Currently Browsing: Salary Ranges

1. What is the consensus on tipping with in a Medical Spa? We at one time accepted them but the doctor now does not want to have her pts. feel obligated to tip. I am not talking about the nurses I am only talking about the Estheticians and spa services. I have a house full of unhappy technicians.Any comments or ideas? Thank You!

Response #1: I don’t think the patients need to feel “obligated” to tip, but certainly if the technician (aesthetician or nurse, if they perform the same service) does a good job and the patient wants to show his/her appreciation, then by all means, tipping should be acceptable. When mixing “spa” and “clinical” there needs to be a blend, especially if the facility’s decor and ambiance suggests something other than your basic exam room. I think that if the facility has the connotation of “spa”, then tipping, in “spas” around the world is the acceptable thing to do. I am amazed that physician’s want the “spa” atmosphere, but will not allow their employees to be compensated extra by the patients in the traditional sense of a salon atmosphere. After all, you can call any facility by any name, (medical spa. salon, clinical skincare) but when it comes right down to it, you are performing COSMETIC PROCEDURES in a salon atmosphere! A physician should feel complimented and proud that he/she has quality staff that the patient’s appreciate and revere as professionals in the true sense of the word, and want to show their appreciation by tipping. I would worry if the patient’s didn’t at least ask about tipping, as that is a reflection of the quality of service they are or are not receiving. Also, remember that tips need to be reported as income and must have all applicable taxes taken out of the employee’s payroll. – Bea Hunter, Past President, SPSSCS

Response #2: Our facility maintains a “no-tipping” policy in order to separate ourselves from a traditional salon/spa atmosphere. We feel that it is important for us to project the image of a medical treatment facility and that tipping does not fit in. However, I have spoken to facilities that do allow their staff to accept tips. This can become a difficult issue when adding cosmetologists and estheticians to a medical staff because “tips” are an anticipated part of their income in a salon/spa environment. Also, you run into a problem if nursing staff is added. Do you begin to allow the medical staff to accept tips as well?

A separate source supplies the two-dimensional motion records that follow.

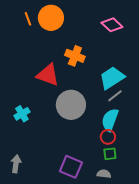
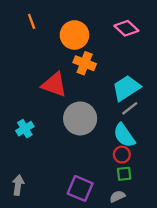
orange circle: (51, 18) -> (74, 35), moved
cyan semicircle: (110, 120) -> (124, 135), turned -55
gray semicircle: (104, 174) -> (117, 196), turned -32

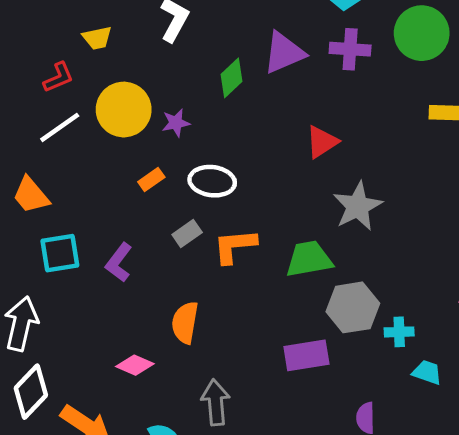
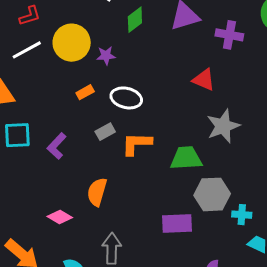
purple cross: (350, 49) -> (229, 35), moved
green diamond: (231, 78) -> (135, 20), moved
red triangle: (322, 142) -> (204, 80), turned 50

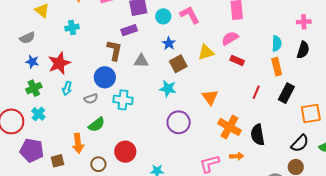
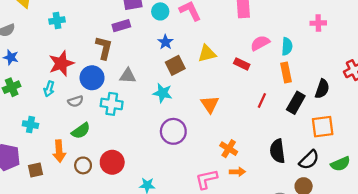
pink semicircle: (230, 38) -> (260, 43), moved
black semicircle: (303, 50) -> (322, 89), moved
gray triangle: (141, 61) -> (128, 76), moved
red star: (59, 63) -> (61, 63), moved
cyan cross: (38, 114) -> (30, 125), moved, turned -32
orange cross: (229, 127) -> (229, 149), moved, size x0.7
black semicircle: (258, 135) -> (277, 151), moved
brown circle: (98, 164) -> (83, 165), moved

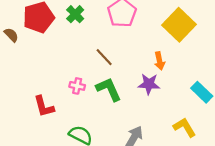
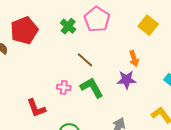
green cross: (75, 14) -> (68, 26), moved
yellow square: (179, 25) -> (148, 25), size x0.7

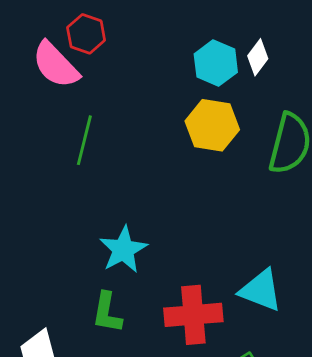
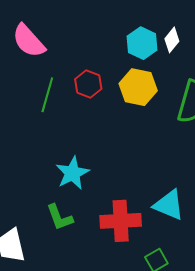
red hexagon: (86, 34) -> (88, 84), moved
green L-shape: (107, 313) -> (59, 217), turned -32

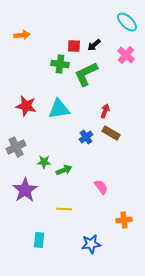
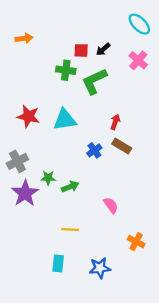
purple star: (25, 190) -> (25, 193), moved
orange cross: (124, 220) -> (136, 242), turned 35
cyan rectangle: (39, 240) -> (58, 264), moved

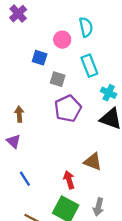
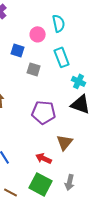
purple pentagon: (68, 109) -> (44, 112), moved, turned 30
brown triangle: (93, 162) -> (65, 142), turned 48
red arrow: (69, 180) -> (44, 158), turned -49

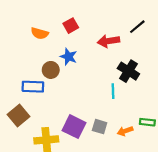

I recommend that the physician reevaluate the importance of maintaining a “tip-free” environment versus keeping the staff happy. If it is extremely important to them that tips not be accepted, I would recommend raising the commission or pay base comparable to what the technician would be paid in an area salon for the same treatment including a tip. The technician will compensate for the tip income no longer given through a “tip” and the physician can maintain the atmosphere of the medical practice.

If your physician does not have strong enough conviction to compensate the technician for wages lost to the no tipping policy, then I recommend that the technicians be allowed to continue to accept the money and/or gifts offered to them in appreciation of their service. – Michelle Cox, Past President, Savannah, GA >

Response #3: While it is standard practice in most offices to not accept tips for any services, it can be difficult to stop or change an existing situation. In the new concept medical spa situation some physicians do allow tipping for “non medical” services like facials, body treatments, waxing etc.

How to deal with “unhappy technicians” is however another issue. As their perception of this change can be one of loss of income you might look at another aspect of salary compensation for them. Do they have an opportunity to receive any type of bonus program? This can be based on service, retail and performance goal achievement. Exploring ways to have your technicians not feel they have lost income and the physician comfortable with not receiving tips in the spa would be a “win-win” situation for all. – Sandra Adams, Past Board Member, Crandall, TX

December 30, 2011

2. What are the salary ranges for skin care specialists?

This is a sticky and tough question. There are a lot of different factors that are taken into account here, just like any other job we may apply for even if we weren’t in skin care. Experience is always the key. Whether we have medical skin care experience or just a new graduate will always dictate salary. It is also dependent on where you live and how busy your practice is. Do not think that because you are entering the medical skin care industry that you will make more than in a salon –that is not always true. Negotiate your salary – some are base, base plus commission, some include insurance and non-taxable benefits. Make sure you understand and feel comfortable with any contract that is given to you before you sign it. Even have your own lawyer take a look at it.